Novamente, nos remeteremos a Freud (1974) quando este explica que os homens, através de seu comportamento, mostram o propósito e a intenção de suas vidas. E o autor citado elabora a questão: “O que podem eles da vida e o que desejam nela realizar?”. Ele continua explicando que os homens se esforçam para obter felicidade, pois querem ser felizes e assim permanecer. E continua Freud:

116 [...] Essa empresa apresenta dois aspectos: uma meta positiva e uma meta negativa. Por um lado, visa a uma ausência de sofrimento e de desprazer; por outro, à experiência de intensos sentimentos de prazer. Em seu sentido mais restrito, a palavra ‘felicidade’ só se relaciona a esses últimos. Em conformidade a essa dicotomia de objetivos, a atividade do homem se desenvolve em duas direções, segundo busque realizar – de modo geral ou mesmo exclusivamente – um outro desses objetivos (1974, p.32-33).

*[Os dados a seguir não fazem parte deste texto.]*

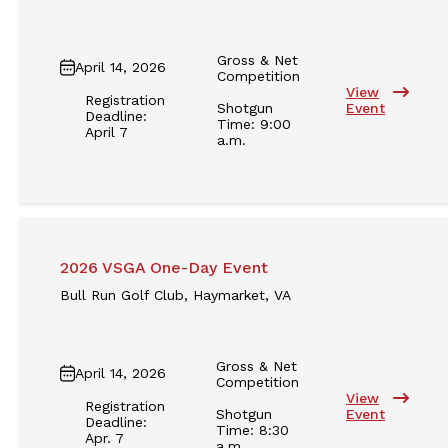
Gross & Net
April 14, 2026
Competition
View
Registration
Shotgun
Event
Deadline:
Time: 9:00
April 7
a.m.
2026 VSGA One-Day Event
Bull Run Golf Club, Haymarket, VA
Gross & Net
April 14, 2026
Competition
View
Registration
Shotgun
Event
Deadline:
Time: 8:30
Apr. 7
a.m.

Como podemos entender a partir dessa citação, o propósito da vida, para Freud, é o princípio do prazer.

Para Líria, o estresse da sala de aula lhe causa desprazer, que é compensado através da produção artística. Essa atitude vai ao encontro do que Freud explicava. Mas, podemos relacionar a produção artística como uma estratégia de coping, ou seja, escolhas para minimizar o estresse. No nosso entender, somente toma tal atitude quem tem uma característica resiliente. Também nos remetemos a Jesus (2007, p. 26), quando este explica que o bem-estar está relacionado a um conceito geral que é o bem-estar subjetivo.

Sendo assim, entendemos que o bem-estar e mal-estar se direcionam na geração de prazer e evitação do desprazer, pois o mal-estar pode ser evitado ou revertido. O bem-estar pode ser adquirido com práticas de si, como por exemplo, o fazer artístico. O mal-estar poderá ser evitado ou diminuído, porém nunca extinto da vida humana.

Para evitar o mal-estar, podem ser usadas estratégias de coping, como no caso das professoras que têm uma atividade artística e vivenciam experiências de bem-estar, e da minimização do estresse gerado no trabalho e até mesmo fora dele. Estratégias de coping são aquelas que, quando um indivíduo se depara com acontecimentos que ele avalia como perturbadores, fazem com que seu organismo reaja fazendo com que ele tente gerir esses acontecimentos e se ajuste a eles. Um sujeito com características resilientes vai reagir mais rapidamente aos acontecimentos de desprazer e buscará soluções positivas ao seu organismo. A atividade artística é uma estratégia de coping desenvolvida por professoras com características resilientes.

Podemos caracterizar que essas professoras desenvolveram técnicas de vida, retomando Foucault (2004a), que estão relacionadas ao cuidado de si. Mas, nesse cuidado consigo mesmo, deverá estar a preocupação com o outro, isto é, o fazer da sua vida uma obra de arte, relacionada a uma estética de vida que esteja

117 ligada a uma ética de existência. Dessa forma, tendo uma atitude ética, o respeito ao outro é uma prerrogativa necessária.